L'elezione di Ousmane Dembélé da parte del Guardian come miglior calciatore maschile del mondo sottolinea una crudele ironia per l'altro Dembélé in Serie A – un difensore 22enne del Torino la cui traiettoria racconta tutt'altra storia. Mentre il suo omonimo francese è asceso alla ribalta mondiale, A. Dembélé ristagna nell'ombra di un Torino in profonda crisi, con appena due presenze in questa stagione, una media voto di 6.50 e zero contributi offensivi. Il contrasto non è un semplice caso; svela l'abisso tra le opportunità d'élite e l'anonimato soffocante che attende i giovani difensori in una squadra di Serie A che lotta per la salvezza.

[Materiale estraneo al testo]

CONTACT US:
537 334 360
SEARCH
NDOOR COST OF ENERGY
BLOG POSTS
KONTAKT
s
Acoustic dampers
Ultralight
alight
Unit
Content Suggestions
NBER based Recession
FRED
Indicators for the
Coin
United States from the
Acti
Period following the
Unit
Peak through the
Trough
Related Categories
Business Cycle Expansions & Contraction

Il Torino si trova al 14° posto con 30 punti in 28 partite – un bilancio di otto vittorie, sei pareggi e quattordici sconfitte che suona come un lento e inesorabile tracollo. La squadra di Marco Baroni ha subito 49 gol, una permeabilità difensiva che teoricamente dovrebbe aprire spiragli per un prospetto come Dembélé. Invece, il 22enne è stato a digiuno di minuti. Due presenze in una stagione di travaglio societario non suggeriscono né fiducia né opportunità; parlano piuttosto di invisibilità.

Il database AI valuta Dembélé 68/100 complessivo con un potenziale massimo di 80/100 – un profilo che suggerisce un potenziale autentico. Eppure, il potenziale è vano senza i minuti in campo. In una squadra che sanguina gol e punti, un Giovane difensore ha bisogno di minutaggio costante per affinare il senso tattico, costruire l'affiatamento con i compagni e dimostrare il proprio valore contro gli attaccanti spietati della Serie A. Dembélé non ha ricevuto nulla di tutto ciò.

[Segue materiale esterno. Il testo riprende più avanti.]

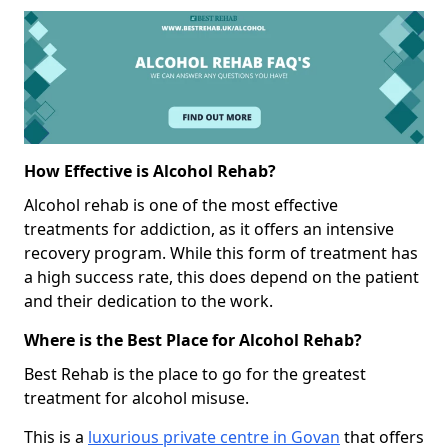
How Effective is Alcohol Rehab?
Alcohol rehab is one of the most effective
treatments for addiction, as it offers an intensive
recovery program. While this form of treatment has
a high success rate, this does depend on the patient
and their dedication to the work.
Where is the Best Place for Alcohol Rehab?
Best Rehab is the place to go for the greatest
treatment for alcohol misuse.
This is a
luxurious private centre in Govan
that offers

Le scelte di formazione di Baroni rivelano il dilemma: ruotando una rosa risicata tra giocatori esperti e giovani del vivaio, l'allenatore non può permettersi il lusso di sperimentare. Dembélé rimane intrappolato in quel limbo – troppo acerbo per guadagnarsi la fiducia, troppo ai margini per imporsi con forza. La sua astinenza da gol (0G 0A) è comprensibile dato il suo ruolo difensivo, ma la vera sentenza è proprio l'assenza dal campo.

La lezione è crudele ma chiara: il talento altrove non si traduce in opportunità a bordo di una nave che affonda. Dembélé dovrà o guadagnarsi un posto nei piani di Baroni prima della fine della stagione, o affrontare un'altra campagna ai margini mentre i suoi coetanei accumulano l'esperienza che trasforma le promesse in prestazioni concrete.